The diagram plotting the colours and brightnesses of more than 84 million stars. Credit: ESO/VVV Consortium

Information collected from this image, one of the biggest ever taken in astronomy, was used to compile the largest ever catalogue of the central mass of stars in the Milky Way. To analyse it, the brightness of each star was plotted against its colour to created a graphic diagram produced from ten times more stars than in any study before and covering the entire bulge. The results help astronomers to study the stars’ different properties, such as their temperature, age and size, or mass.

Minniti added: “Each star occupies a particular spot in this diagram at any moment during its lifetime.

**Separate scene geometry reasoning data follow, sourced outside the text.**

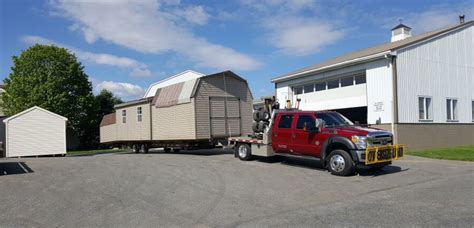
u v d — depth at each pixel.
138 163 15.20
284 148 13.27
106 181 10.59
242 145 15.40
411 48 19.64
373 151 10.73
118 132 24.95
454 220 5.98
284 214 6.65
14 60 39.16
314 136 12.06
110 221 6.41
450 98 21.44
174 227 5.97
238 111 19.58
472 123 22.59
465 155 16.66
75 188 9.59
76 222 6.41
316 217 6.39
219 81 18.94
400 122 18.64
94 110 42.12
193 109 17.92
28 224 6.36
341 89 22.08
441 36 21.27
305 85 24.67
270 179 10.50
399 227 5.68
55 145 26.52
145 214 6.82
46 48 39.47
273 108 14.52
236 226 5.96
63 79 38.69
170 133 19.64
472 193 8.12
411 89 19.39
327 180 10.31
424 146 19.66
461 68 22.27
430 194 8.10
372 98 19.75
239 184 9.73
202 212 6.89
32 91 37.12
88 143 43.72
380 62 19.34
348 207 7.07
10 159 21.45
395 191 8.59
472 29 23.20
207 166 13.48
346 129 11.38
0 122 25.78
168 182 10.15
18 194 8.98
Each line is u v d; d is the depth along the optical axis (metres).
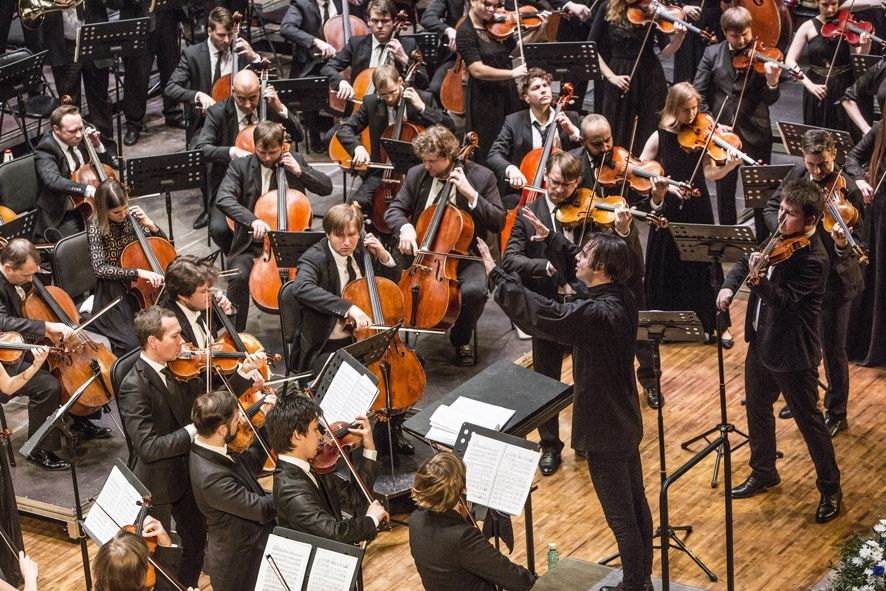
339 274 10.58
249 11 18.69
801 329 9.45
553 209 10.27
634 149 14.66
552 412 8.75
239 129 13.48
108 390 10.54
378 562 9.65
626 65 14.23
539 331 7.91
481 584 7.27
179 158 12.59
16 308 10.59
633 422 8.10
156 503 8.55
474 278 11.61
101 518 7.82
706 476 10.47
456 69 15.11
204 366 8.69
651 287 12.12
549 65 13.80
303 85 14.09
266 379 10.45
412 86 13.95
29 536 10.13
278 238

Where it falls depends on how bright it is and how hot it is. Since the new data gives us a snapshot of all the stars in one go, we can now make a census of all the stars in this part of the Milky Way.”

Astronomers will be mining the data for many years to come. But one surprise already from the survey was the number of faint red dwarf stars detected. These will be prime targets to examine in the search for transiting exoplanets.

VISTA was conceived, designed an built by UK astronomers and engineers, overseen by the UK Astronomy Technology Centre in Edinburgh. Jim Emerson from Queen Mary, University of London, which leads the VISTA consortium said: “This gigantic image is an impressive testament to the quality of the images being taken at the VISTA telescope.

“The unprecedented detail on numbers, types, and locations of stars towards the centre of our Galaxy is giving us exciting new tools to test competing models for how our galaxy is really structured and came to be as it is.”

Professor Richard Holdaway, Director of RAL Space in Oxfordshire where the camera was built, said; “Sometimes in astronomy there are moments when you simply think, wow! This is one of those times. The detail unveiled through the scale of the image and the technical excellence by the teams who helped achieve this is incredible. It really will allow us to push the boundaries of what we know about our home galaxy.”

Roberto Saito represents the Pontificia Universidad Católica de Chile, Universidad de Valparaíso and The Milky Way Millennium Nucleus, Chile. Dante Minniti is also from the Pontificia Universidad Catolica de Chile. You can go here to view the whole enormous picture. The results are reported in the journal Astronomy & Astrophysics.